▶ **Exercise text**

__________________________________________________

The website quoted an unnamed official in Chechnya’s Ministry of Education and Science as saying that the creation of a children’s organization similar to the Soviet Union’s Young Pioneers will help strengthen discipline in the republic’s schools, and raise the students’ level of responsibility and desire to excel. The official did not say whether the initiative to create the group had come from his ministry or at the local level. “The presence of some kind of student organizations in the schools is a good thing,” the official said. “It is enough to remember our childhood, when Pioneer and Komsomol organizations were operating in the country, when there was the Timurovsky movement [another Soviet-era youth movement-NCW].” He added: “Beginning with early childhood, such qualities as honesty, straightforwardness and mutual readiness to help are built in a person. It’s not important what this movement or organization is called. The main thing is that a feeling of patriotism and love for their Fatherland is instilled in children.”
Yet, Kavkazky Uzel quoted some Chechens who were not happy about the emergence of Soviet-style youth organizations in the republic. “I remember very well that one of the main Pioneer heroes in the USSR was Pavlik Morozov, the teenager who informed on his father,” Akhdan Makhmudov, a 49-year-old resident of Chechnya, told the website. “The Pioneers and komsomoltsy were taught to be devoted to the Communist Party. At that time they also spoke lofty words about the Motherland, but the goal was the same—to raise obedient slaves. Why are we now producing our own Pavel Morozovs here?”
A Grozny resident identified only as Roza said that she had seen a report about the Young Kadyrovtsy on local television. “It was window-dressing—the deliberately cheerful faces of the children, the joyous teachers,” she told Kavkazky Uzel. “It was funny, stupid and horrible all at the same time.”
The website quoted an unnamed member of a Chechen public organization, who said that a cult of personality of Chechen President Ramzan Kadyrov has been actively spreading in Chechnya in recent years. “Local officials will do anything in their zeal to curry favor with Kadyrov,” he said. “It is enough to look at the countless portraits of him and banners with his image hanging on virtually all of the streets in Chechnya, at the holding of every possible kind of competition in the name of his or in honor of [Ramzan Kadyrov] himself, at the … films and broadcasts about Kadyrov, at the creation of fan clubs. And now they’ve reached to the children. The idea of creating the Young Kadyrovtsy belongs either to the director of—or a teacher at—that school in Novogrozny, with the aim of getting preferences from the president. Everyone knows full well how the Chechen president loves to give presents to people who have pleased him in some way.”
Kadyrov, for his part, was talking up celebrations in the republic marking the Prophet Mohammad’s birthday (North Caucasus Weekly, March 6), declaring that the festivities in the republic showed that “Wahhabism” has no “social base” in Chechnya, Interfax reported on March 10.

__________________________________________________

▶ **Recorded data**
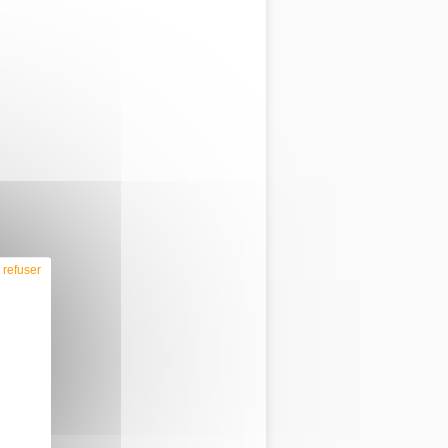
 refuser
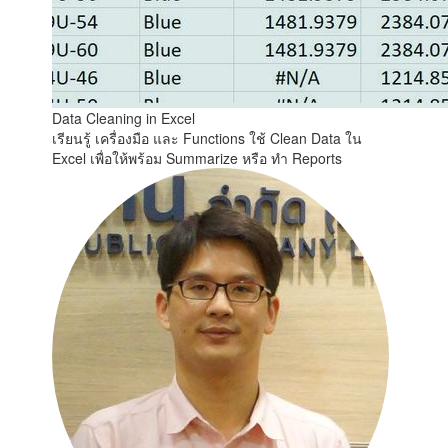
Data Cleaning in Excel
เรียนรู้ เครื่องมือ และ Functions ใช้ Clean Data ใน
Excel เพื่อให้พร้อม Summarize หรือ ทำ Reports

__________________________________________________

▶ **List of tasks**
1/ Transcribe the passage on Chechnya's youth organizations verbatim, from "Kadyrov, for his" to "on March 10.", inclusive.
2/ Render into French this sentence from the passage on Chechnya's youth organizations: "A Grozny resident identified only as Roza said that she had seen a report about the Young Kadyrovtsy on local television."

▶ **Answers for the tasks**
1/
Kadyrov, for his part, was talking up celebrations in the republic marking the Prophet Mohammad’s birthday (North Caucasus Weekly, March 6), declaring that the festivities in the republic showed that “Wahhabism” has no “social base” in Chechnya, Interfax reported on March 10.

2/ Une habitante de Grozny, identifiée uniquement sous le nom de Roza, a déclaré avoir vu un reportage sur les Jeunes Kadyrovtsy à la télévision locale.